だが、それだけでは説明できないことがある。
「いやいやいや。お前が守護霊になったのはともかく、なんで妹の身体を借りられるんだ? 守護霊なんて、先祖の概念みたいなものだろ? それだったら、俺のおばあちゃんだって俺の身体を使うことができるんじゃないか?」
「さぁ? 私にも詳しい理屈は解ってないんだ。ただ君のおばあさんが、私の魂をちょっと変則的な形で洋子へ結んだみたいなんだ。それと六年もの間、私たちの魂が複雑に絡み合っていたからってのもあるらしいね」
へー……と、感心一割、驚愕四割、思考放棄五割を占める感嘆の声を漏らした。
「もちろん以前のような自由はないよ。いくらか制限がある。身体を借りられるのは一日三十分が限界だし、心の中で洋子と対話をすることができなくなった。書き置きやスマホで動画なんかを撮影して、メッセージを残すくらいはできるけどね」
「なるほどねぇ」
最初からそうすればよかった、と言うのは無粋だろう。この状態になったのは、天崎が幽体離脱してまで彼女たちを追っていったからこその賜物なのだから。
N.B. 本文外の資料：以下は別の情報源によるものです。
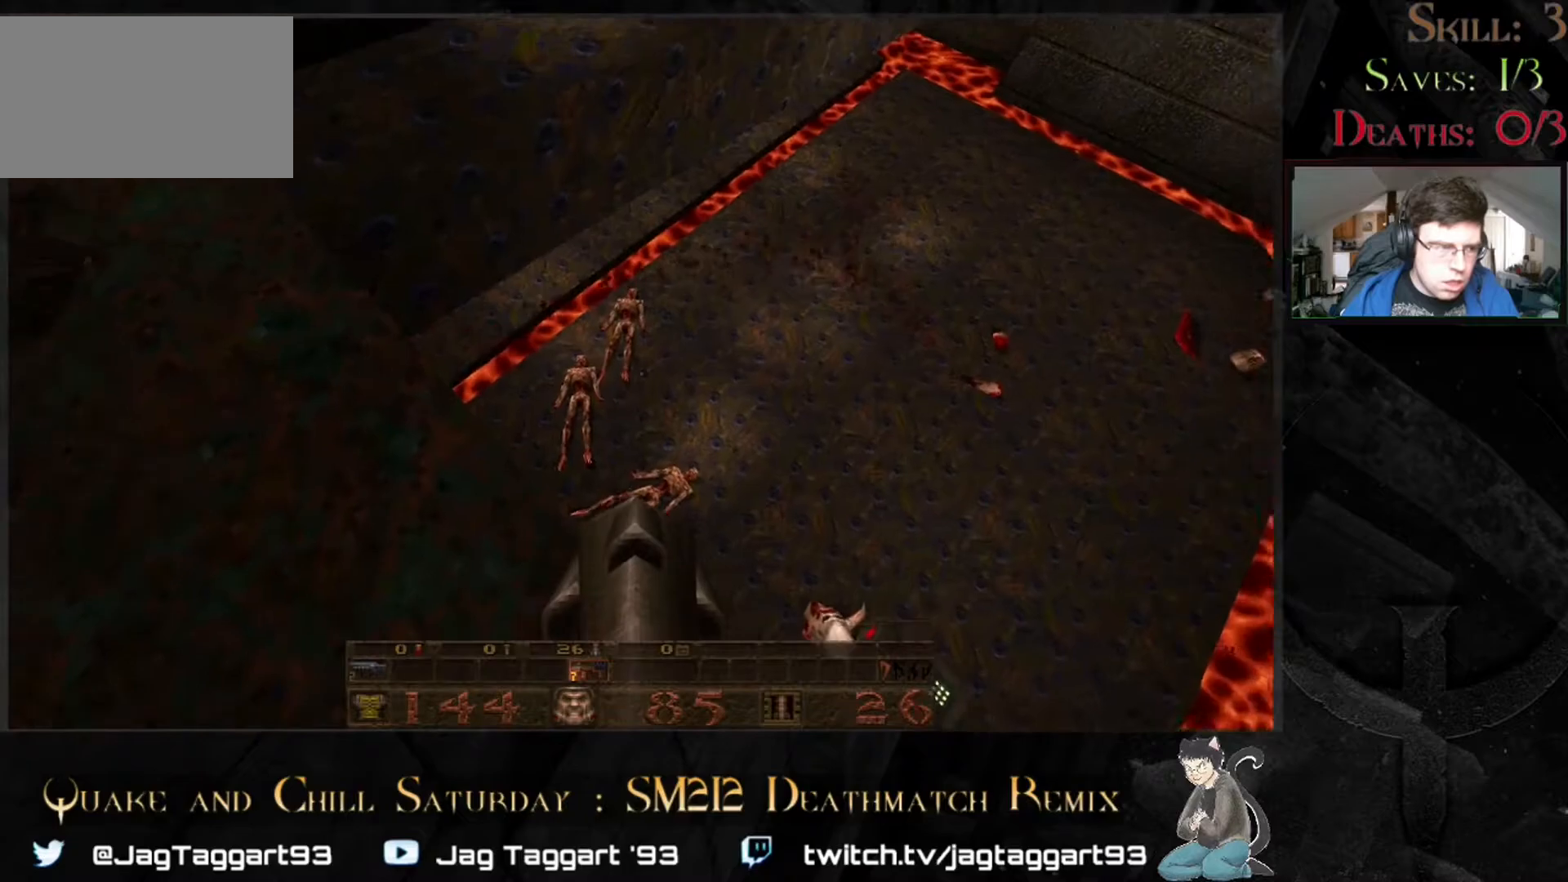
{"keys": [], "mouse": [], "events": [[217, "space", "down"], [350, "space", "up"]]}
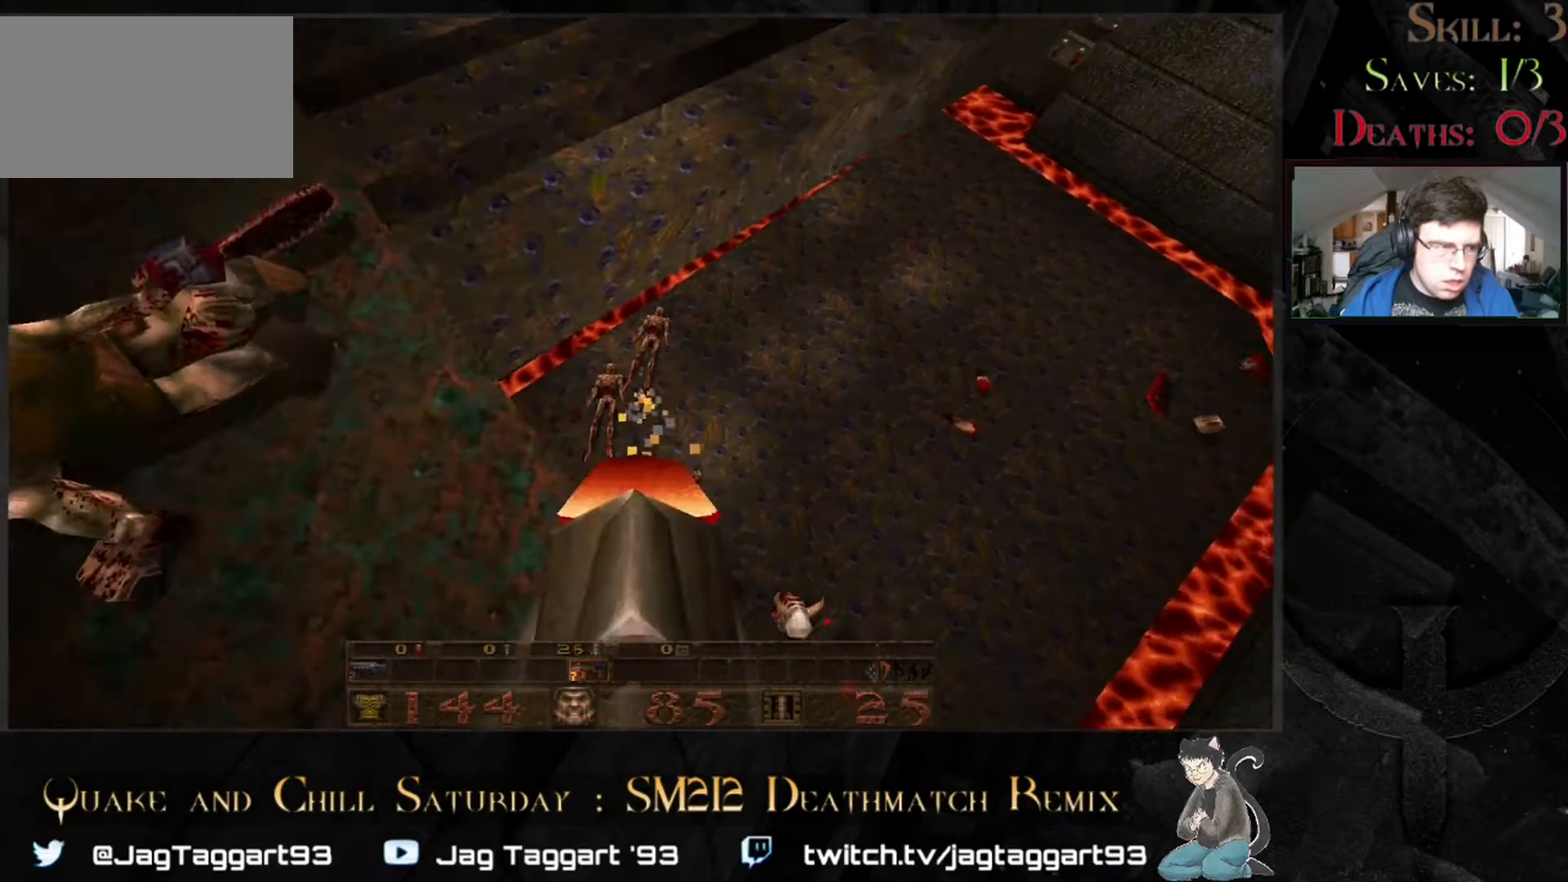
{"keys": ["w"], "mouse": [], "events": [[50, "a", "down"], [250, "w", "down"], [317, "a", "up"]]}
「今は私の方から天崎君に謝罪とお礼を言いたくて、洋子に身体を借りた。本当にすまなかった、ありがとう」
「別にいいって。それより月島が俺のことを恨んでないようで助かったよ」
「恨む? 洋子が? 君を? ……あぁ、気を失っている間に私を勝手に成仏させたからか。大丈夫。天崎君に対する負の気持ちなんて、まったくないよ。私を完全に失ったわけじゃないし、洋子自身にも生きたいと思える理由ができたからね」
「生きたいと思える理由?」
「それはおいおい分かると思う。ともあれ今回お世話になったことに関して、何かお礼をしないわけにはいかないなぁ」
お礼、か。
おそらく裕子は引かないだろう。天崎が遠慮したところで、何かしら借りを返さなければ気が済まないタイプだ。短い付き合いだが、彼女は読みやすい性格だった。
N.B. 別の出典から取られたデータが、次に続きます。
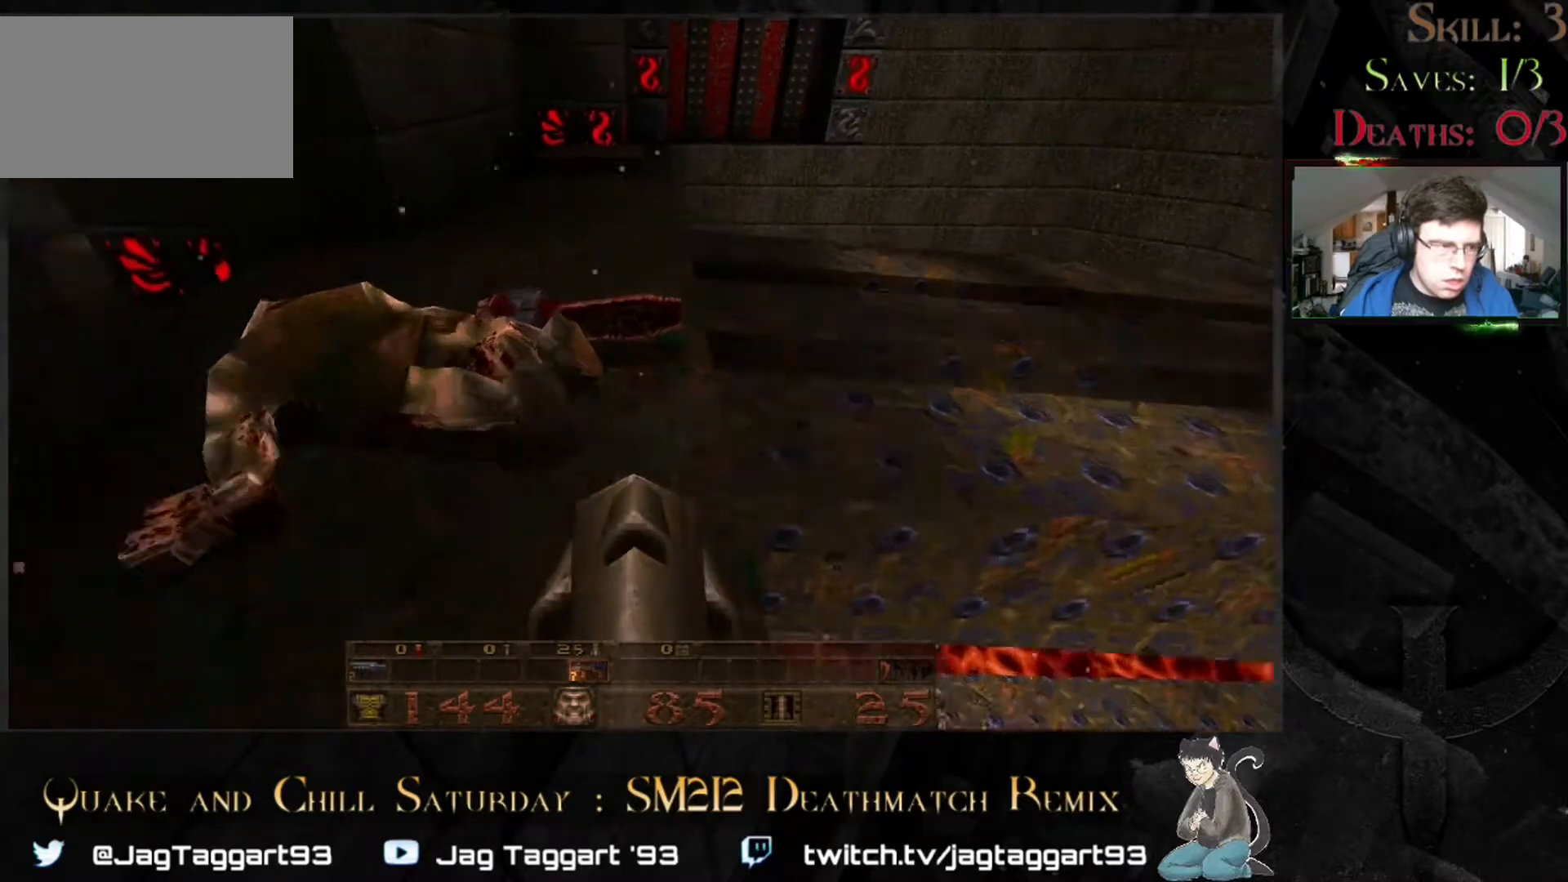
{"keys": [], "mouse": [], "events": [[150, "w", "up"]]}
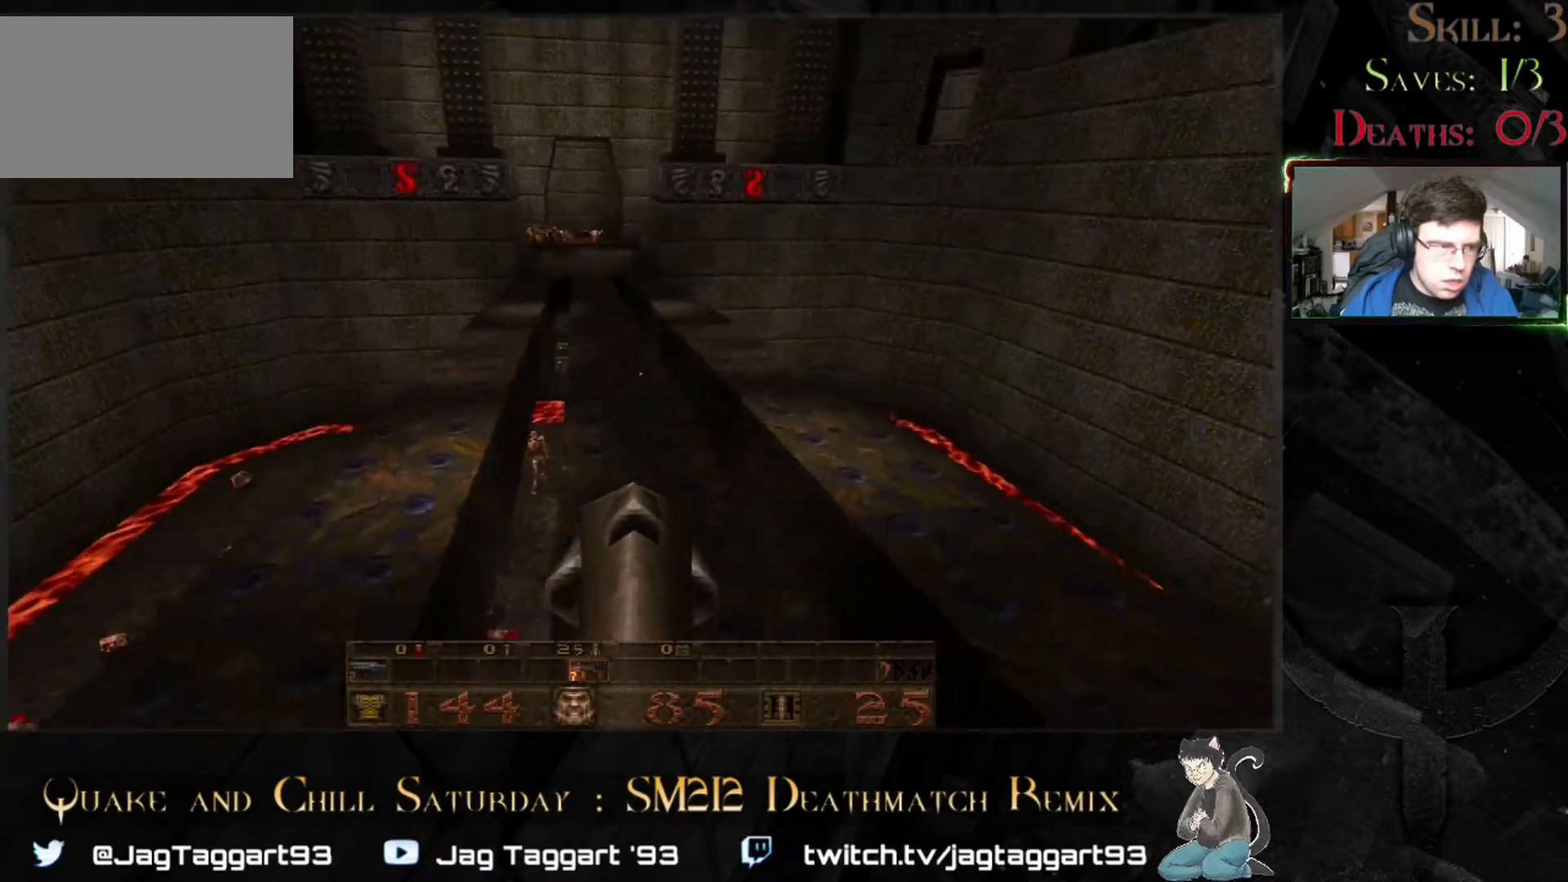
{"keys": ["w"], "mouse": [], "events": [[50, "w", "down"]]}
なら、あまり気負わせない方が良い。弁当でも作ってもらうか。
と、考えていると……。
「天崎君。ちょっと右手を前に出してくれないか?」
「右手を?」
何をするのだろうと疑問に思ったが、天崎は言われるがままに従った。
「そうそう。それで手の平を縦にして、こちらに向けてほしい。ちょっと待ったって感じで」
「こうか?」
「欲を言えば、もうちょっと下かな。そうだ、そこがいい。それじゃあ……」
悪魔的な笑みを浮かべた裕子が、天崎の右手首を両手で掴んだ。
そして何を思ったか――天崎の右手をそのまま自分の胸部へと押し付けた。
とても柔らかい感触が、手の平から伝わってくる。
「じゃあ、妹のことを頼んだよ」
「――――ッ!?」
何故かドヤ顔を見せた裕子が、目を閉じた。
霊感のない天崎ですら、はっきりと視た気がする。無責任にも、そのまま月島の身体から出て行く裕子の魂を!
「へっ?」
狸顔に戻った月島が、目を開けるのと同時に間抜けな声を上げた。
続いて自分が掴んでいるものと、掴まれている部分へと視線を落とす。
「ひぇはうぁはわぁ!!」
顔から火を吹いた月島は、奇声を上げて天崎の右手を放り投げた。
そして自らの胸を抱えるようにして蹲ってしまう。
「も、もう、お姉ちゃんったら!!」
「……こっちのセリフだよ」
胸を掴んでいた天崎もまた、顔を真っ赤にして視線を逸らした。
幸い、こちらを見ている生徒はいないようだった。もしこんな場面を見られていたら、社会的に死んでいた可能性がある。
お互い、息が整うまでに少しだけ時間を必要とした。
「それでね、天崎さん。私、一つだけ決めたことがあるの」
顔の熱が引いた頃、月島が再びおどおどとした感じで話しかけてきた。
同じ人間からこうも正反対の話し方をされると、少しやりにくいな。と、天崎は思った。
「決めたこと?」
「うん。もし次にお父さんの転勤が決まって、また転校することになったら……私、おののき荘で一人暮らししようかと思う」
「おののき荘で?」
あの人外だらけの魔境でか?
そうは思ったものの、月島の決意は本物のようだった。しかも彼女は、今までの人生を周りに流されて生きてきたという。一人暮らしなんていう一大決心は、もしかしたら初めてのことかもしれない。
それに対して否定する権利も権限もない天崎は、月島の決意を真っ向から肯定した。
「あぁ、歓迎するよ」
「……うん!」
転校してきてから初めて見せる、月島洋子の満面の笑みだった。